Al caer la noche, los últimos rayos del atardecer se escondieron entre las nubes, dejando solo un rastro rojizo en el horizonte.
La tenue luz iluminaba al exmarido de Sofía, quien irradiaba una ternura desbordante.
La pequeña que se balanceaba en sus manos se bañaba en esa calidez, levantando su rostro regordete y riendo a carcajadas.
Sofía desvió la mirada y se marchó con sus dos bebés.
Llevándolos a otra área de juegos.
Allí también había tres columpios de llantas en rojo, amarillo y azul.
En ese momento estaban ocupados, así que había que hacer fila.
Sofía señaló el sube y baja, y Sebastián y Ana se treparon rápidamente.
Los dos hermanitos se sentaron uno a cada lado, perfectos para equilibrarse.
Sofía aprovechó el momento para llamar a Lorenzo Lira.

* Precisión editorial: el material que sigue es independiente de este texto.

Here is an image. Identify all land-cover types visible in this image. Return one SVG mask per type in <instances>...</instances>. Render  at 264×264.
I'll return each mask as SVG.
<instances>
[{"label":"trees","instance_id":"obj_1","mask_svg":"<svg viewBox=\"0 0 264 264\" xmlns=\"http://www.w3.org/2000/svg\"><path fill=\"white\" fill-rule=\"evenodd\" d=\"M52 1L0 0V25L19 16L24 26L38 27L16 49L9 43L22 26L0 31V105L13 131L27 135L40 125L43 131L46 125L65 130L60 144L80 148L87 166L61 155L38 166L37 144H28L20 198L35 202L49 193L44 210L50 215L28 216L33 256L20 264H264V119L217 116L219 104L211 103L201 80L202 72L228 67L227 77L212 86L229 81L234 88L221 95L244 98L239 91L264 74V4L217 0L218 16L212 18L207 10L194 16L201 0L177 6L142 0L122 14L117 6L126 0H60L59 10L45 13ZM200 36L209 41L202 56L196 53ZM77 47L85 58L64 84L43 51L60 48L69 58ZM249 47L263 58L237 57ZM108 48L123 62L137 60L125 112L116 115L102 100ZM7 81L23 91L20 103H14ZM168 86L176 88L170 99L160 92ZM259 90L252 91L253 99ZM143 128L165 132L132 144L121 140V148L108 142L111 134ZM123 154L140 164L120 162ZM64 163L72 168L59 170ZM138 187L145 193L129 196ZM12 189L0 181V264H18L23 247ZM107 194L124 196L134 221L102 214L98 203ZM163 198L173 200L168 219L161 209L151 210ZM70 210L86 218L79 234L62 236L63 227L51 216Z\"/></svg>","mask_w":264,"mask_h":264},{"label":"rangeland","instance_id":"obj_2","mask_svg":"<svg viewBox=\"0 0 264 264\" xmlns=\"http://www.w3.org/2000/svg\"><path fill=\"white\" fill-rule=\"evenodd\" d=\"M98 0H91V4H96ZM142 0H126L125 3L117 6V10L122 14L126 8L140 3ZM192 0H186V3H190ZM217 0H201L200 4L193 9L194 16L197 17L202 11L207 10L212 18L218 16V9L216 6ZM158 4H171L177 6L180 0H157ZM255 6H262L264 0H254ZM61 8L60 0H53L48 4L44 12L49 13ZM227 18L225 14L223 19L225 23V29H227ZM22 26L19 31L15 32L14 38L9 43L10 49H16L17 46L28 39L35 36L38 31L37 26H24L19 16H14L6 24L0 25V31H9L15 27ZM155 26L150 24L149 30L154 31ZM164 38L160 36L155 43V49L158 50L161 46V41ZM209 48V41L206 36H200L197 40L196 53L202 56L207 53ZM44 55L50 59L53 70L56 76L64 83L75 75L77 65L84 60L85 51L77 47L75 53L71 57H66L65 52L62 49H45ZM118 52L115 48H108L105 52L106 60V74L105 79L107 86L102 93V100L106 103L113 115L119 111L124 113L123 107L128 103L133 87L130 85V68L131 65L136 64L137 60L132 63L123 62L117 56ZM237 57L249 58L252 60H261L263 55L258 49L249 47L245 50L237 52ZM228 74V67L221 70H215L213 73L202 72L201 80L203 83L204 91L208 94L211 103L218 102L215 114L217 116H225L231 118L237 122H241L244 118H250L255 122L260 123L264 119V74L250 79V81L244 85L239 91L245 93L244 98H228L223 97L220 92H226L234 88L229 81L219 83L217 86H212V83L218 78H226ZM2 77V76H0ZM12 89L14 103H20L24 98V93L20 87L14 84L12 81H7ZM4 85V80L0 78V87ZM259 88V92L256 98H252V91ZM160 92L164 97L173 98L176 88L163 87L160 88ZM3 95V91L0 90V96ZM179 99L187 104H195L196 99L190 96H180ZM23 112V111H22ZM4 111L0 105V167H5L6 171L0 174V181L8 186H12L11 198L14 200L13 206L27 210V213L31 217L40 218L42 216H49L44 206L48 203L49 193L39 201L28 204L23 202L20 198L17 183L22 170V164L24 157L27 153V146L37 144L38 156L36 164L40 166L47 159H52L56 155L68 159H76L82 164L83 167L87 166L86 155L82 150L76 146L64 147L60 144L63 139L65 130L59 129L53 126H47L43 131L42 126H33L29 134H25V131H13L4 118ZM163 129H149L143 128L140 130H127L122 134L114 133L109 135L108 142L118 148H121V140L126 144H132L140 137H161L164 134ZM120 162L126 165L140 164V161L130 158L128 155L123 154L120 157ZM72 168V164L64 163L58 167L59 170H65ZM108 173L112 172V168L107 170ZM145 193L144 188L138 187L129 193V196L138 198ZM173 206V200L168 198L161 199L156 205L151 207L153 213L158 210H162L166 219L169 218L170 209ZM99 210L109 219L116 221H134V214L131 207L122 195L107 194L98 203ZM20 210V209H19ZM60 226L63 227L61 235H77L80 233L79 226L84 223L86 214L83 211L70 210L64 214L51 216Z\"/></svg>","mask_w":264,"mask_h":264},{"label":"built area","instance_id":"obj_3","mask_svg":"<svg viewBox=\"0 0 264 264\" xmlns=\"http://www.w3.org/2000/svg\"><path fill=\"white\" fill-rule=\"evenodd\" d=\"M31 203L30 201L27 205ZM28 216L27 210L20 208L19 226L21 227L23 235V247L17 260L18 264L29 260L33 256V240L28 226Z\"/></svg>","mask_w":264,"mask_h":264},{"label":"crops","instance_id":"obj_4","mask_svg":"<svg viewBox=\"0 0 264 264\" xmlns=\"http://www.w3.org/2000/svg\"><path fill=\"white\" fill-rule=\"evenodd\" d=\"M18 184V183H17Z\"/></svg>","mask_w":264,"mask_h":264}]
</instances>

Para contarle que Leandro e Isabel andaban por Residencial Rivera, pidiéndole que investigara un poco.
Mientras hablaba con Lorenzo, su teléfono le avisó varias veces de otra llamada entrante.
Al colgar, Iván Quintana llamó de inmediato.
[Sofía, ¿dónde estás?]
Por supuesto que no le diría que se había mudado a su propia villa.
En vez de eso, contestó con otra pregunta: [¿Pasa algo, Iván?]
[Ya salí del trabajo, vine al hotel a buscarlos pero no hay nadie.]
No le mencionó que habían dejado la habitación, aparentemente aún no sabía que se había mudado.
Sofía le respondió: [Salimos a dar una vuelta.]
Iván trató de endulzarle el oído: [Mándame tu ubicación, voy a hacerte compañía.]
Apenas terminó de decirlo, Iván soltó un suave "Ah".
[Dame un segundo, mi mamá me está llamando, voy a ver qué quiere.]
Al terminar la otra llamada, el tono de voz de Iván se volvió sombrío.
[Sofía, hubo un problema en casa, tengo que regresar.]
Sofía aprovechó para zafarse: [Está bien, ve con cuidado.]
Él se despidió con tono apasionado: [Espérame, en cuanto resuelva esto, voy directo a hacerles compañía a ti y a los niños.]